The censorship seems to be over a reference to Gaytheist, PTT’s own discussion forum, which itself partly came about because PTT thought setting up another forum, where free speech was a higher priority than GALHA’s, might be useful. Funnily enough, I’ve also blogged on the earlier little censorship battle which led to that!
You can see more on the latest row at, and as I didn’t previously mention the latest G&LH is out, I’ll also tell you that there’s a direct link to the issue and the Gaytheist forum (equally open to gay or straight contributors alike) from that item.

Danger - quack convention

According to Radio Cowshed (see ) there’s something called the Isle of Man Health Fair being organised by the Isle of Man Health Network at Centre 21 today.
Oh good, we could all probably do with a spot of sensible, responsible health advice.
But this isn’t. In fact, when you look further, it gets quite disturbing.
Because we’re told that: “Organised by the Isle of Man Health Network, it involves around 30 therapists coming together and demonstrating all manner of alternative and complementary therapies, from Reflexology to Raiki.”
In other words it’s a quack consortium looking for rich, intellectually challenged punters to fleece.
Let’s be clear about this.
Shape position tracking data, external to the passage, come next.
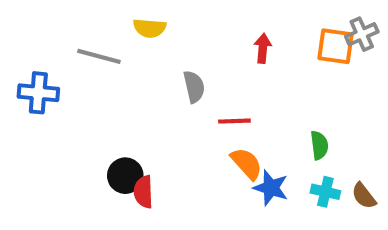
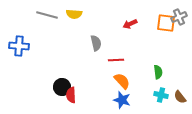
red arrow: (263, 48) -> (130, 24), turned -120
gray line: (99, 56) -> (47, 15), moved
blue star: (271, 188) -> (122, 100), moved

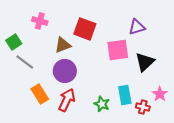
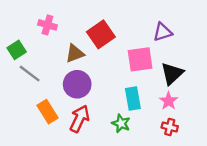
red square: (85, 29) -> (101, 34), turned 35
pink star: (160, 94) -> (169, 101), moved
cyan rectangle: (125, 95) -> (133, 99), moved

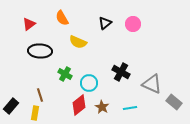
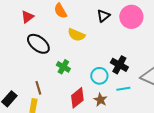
pink circle: (133, 24) -> (131, 17), size x1.5
black ellipse: (40, 51) -> (38, 44), turned 35
cyan circle: (89, 83) -> (99, 76), moved
cyan line: (130, 108) -> (123, 89), moved

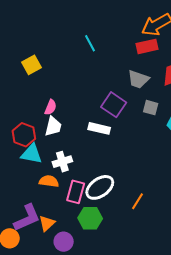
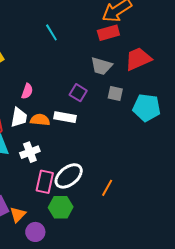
purple square: (114, 105) -> (78, 93), size x0.7
pink semicircle: (51, 107) -> (27, 91), moved
orange semicircle: (49, 181) -> (40, 120), moved

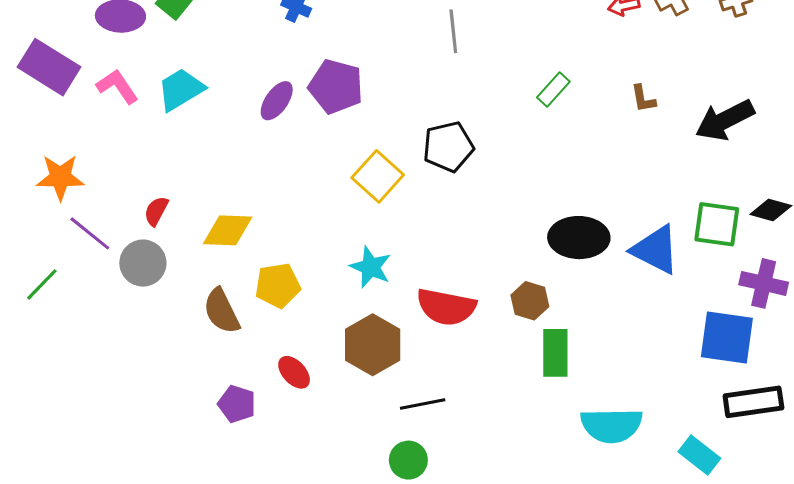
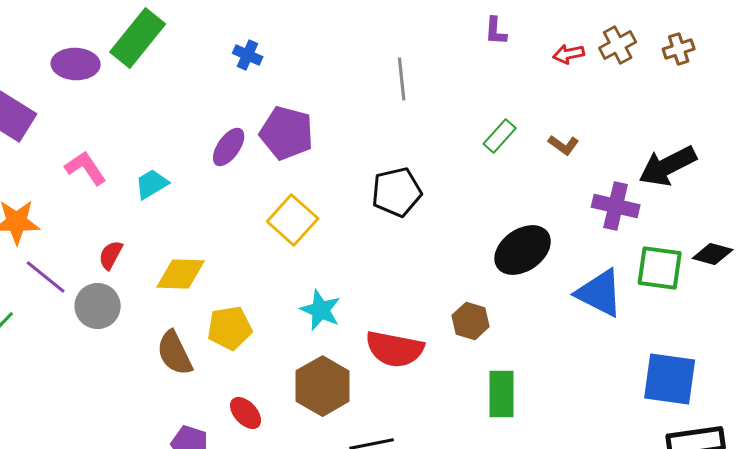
pink L-shape: (117, 86) -> (86, 168), moved
cyan trapezoid: (181, 89) -> (152, 184), moved, size x0.7
brown L-shape: (643, 99) -> (564, 145), moved, turned -44
yellow square: (378, 176) -> (293, 220), moved
black ellipse: (579, 238) -> (523, 250), moved, turned -36
purple cross: (764, 283) -> (616, 206), moved
brown hexagon: (530, 301) -> (471, 321), moved

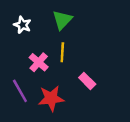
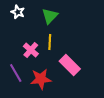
white star: (22, 25) -> (18, 12), moved
pink rectangle: (87, 81) -> (70, 65), size x1.5

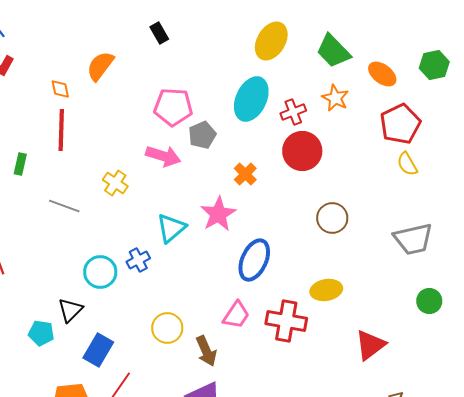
A gang of snake-oil merchants hold themselves out to be ‘health professionals’, even forming themselves into a pseudo-professional body whose very name suggests medical competence. Yet there is no attempt from the Manx Department of Fair Trading to suggest they, at least, market themselves under a more accurate name.
Admittedly, the Manx Department of Fair Trading is so pathetic it should itself be prosecuted for a misleading product description. Also, if I’m honest I couldn't care less if the cream of Manx society (i.e. the rich and thick) get robbed blind while suffering the side-effects of whatever dubious ‘therapy’ is flogged at such freak shows.
Still, if there is even an outside chance that someone poorer and more vulnerable could get really harmed by a rancid aromatherapy ‘cure’ shouldn’t the DFT, or even the police, be having a word?